Ruptures et passage de témoin

Mercredi 2 et jeudi 3 avril se tenait à l’Université Rennes 2 le colloque sur Les comportements collectifs dans la France occupée. L’occasion de voir dans la capitale bretonne quelques grands noms de la recherche historique française comme Pierre Laborie, Jean-Pierre Azéma ou bien encore Antoine Prost. Quatre sessions ont structuré ces deux journées : les constructions mémorielles et les marqueurs de la mémoire des comportements collectifs le mercredi, la transmission des représentations mémorielles et les vecteurs culturels le jeudi. Communications, débats et tables rondes ont permis un échange d'idées très intéressant, autant pour les intervenants que pour l’assistance. Ce billet n’entend d’ailleurs pas résumer les communications de ce colloque (dont les actes seront publiés, selon Jacqueline Sainclivier, au plus tôt dans un an et dont En Envor ne manquera pas d’effectuer la recension), mais juste faire part de certaines d’entre elles, particulièrement marquantes.

Dominique Borne, sur les usages du devoir de mémoire, a notamment insisté sur les usages politiques de cette notion pour montrer que finalement, Nicolas Sarkozy et François Hollande, malgré leurs appartenances partisanes divergentes, en ont une conception assez semblable. Marc Bergère a lui évoqué les temporalités d’une mémoire marginale, celle des épurés. Il est à ce propos assez étonnant de voir que leur parole, puis celle de leurs enfants et petits-enfants, connait un certain essor, en France et à l’étranger. Enfin, en traitant de la délation sous l’occupation, Laurent Joly a essayé de tordre le coup à cette idée reçue, encore bien présente, de la France « championne du monde » en la matière. Il a d’ailleurs déploré que le livre d’André Halimi1 sur cette question soit encore, pour beaucoup, source de référence.

C’est donc bien un colloque de rupture auquel nous avons assisté, une manifestation ayant proposé des remises en question : combien de fois pendant ces deux journées avons-nous entendu le mot de doxa ? A ce titre-là, pour les étudiants qui y assistaient, cela a été un moment enrichissant, source de nouvelles connaissances et de nouveaux questionnements. En outre, ce colloque a permis, à l’heure où la Première Guerre mondiale fait l’actualité en ce début de centenaire, de s’intéresser à la Seconde. A ce sujet, et quand certains parallèles sont faits à propos des deux conflits mondiaux du XXe siècle, Pierre Laborie, dans sa dernière intervention, a lui estimé qu’il n’y avait « aucune ressemblance entre la Première Guerre et la Seconde Guerre mondiale ».

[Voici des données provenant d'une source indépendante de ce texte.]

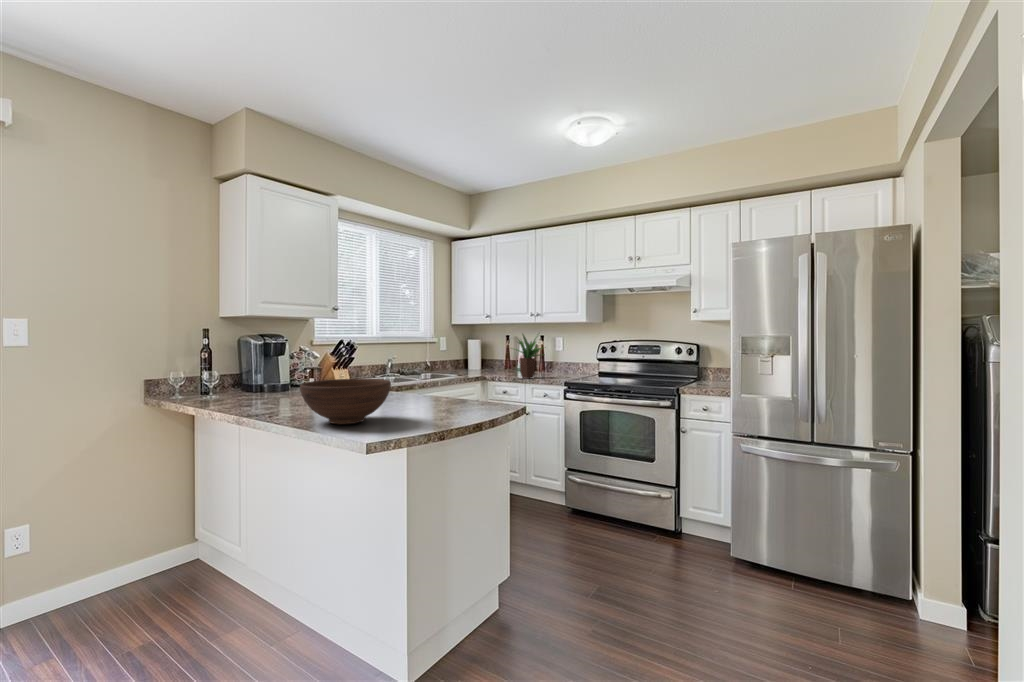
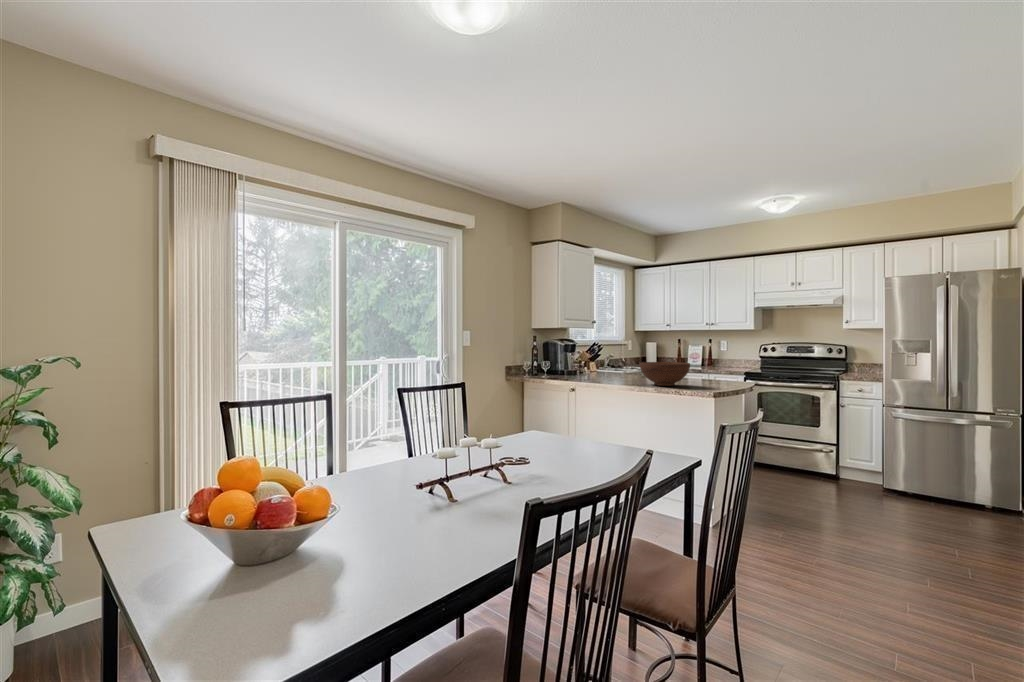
potted plant: present [515,335,545,379] -> none [685,337,717,371]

Mais outre un moment de rupture, ce colloque était aussi une sorte de passage de témoin lorsque ce même Pierre Laborie a exhorté les plus jeunes chercheurs de la salle, comme Marc Bergère et Laurent Joly, à propos de leurs travaux novateurs sur la délation2, de continuer à travailler dessus. En effet, l’auteur de L’opinion française sous Vichy estime que les gens fonctionnent avec des marqueurs historiques, notamment sur cette période de l’Occupation, bien souvent erronés. Il est alors nécessaire que ces remises en question soit poursuivies, et même diffusées : c’est encore la preuve, s’il en faut une, du véritable rôle social que l’historien doit jouer.

A titre un peu plus personnel, le colloque a été l’occasion de pouvoir échanger quelques instants avec Antoine Prost. Un grand monsieur du paysage historiographique français dont les Douze leçons sur l’histoire3 permettent aux jeunes apprentis-chercheurs d’avoir une vraie réflexion sur la discipline. Et même s’il conçoit que cet ouvrage devrait être réactualisé, voire réécrit, il n’en demeure pas moins que celui-ci reste une référence. Preuve aussi qu’Antoine Prost, comme d’ailleurs tous les autres intervenants du colloque, était très ouvert à l’échange avec les étudiants présents. Ce colloque a décidément été une belle réussite et on attend avec impatience de pouvoir se plonger dans les actes.

Pierre BONNET

 

1 HALIMI, André, La délation sous l’Occupation, Paris, Le Cherche midi, 2010.

2 JOLY, Laurent (dir.), La délation dans la France des années noires, Paris, Perrin, 2012.

3 PROST, Antoine, Douze leçons sur l’histoire, Paris : Seuil, 1996.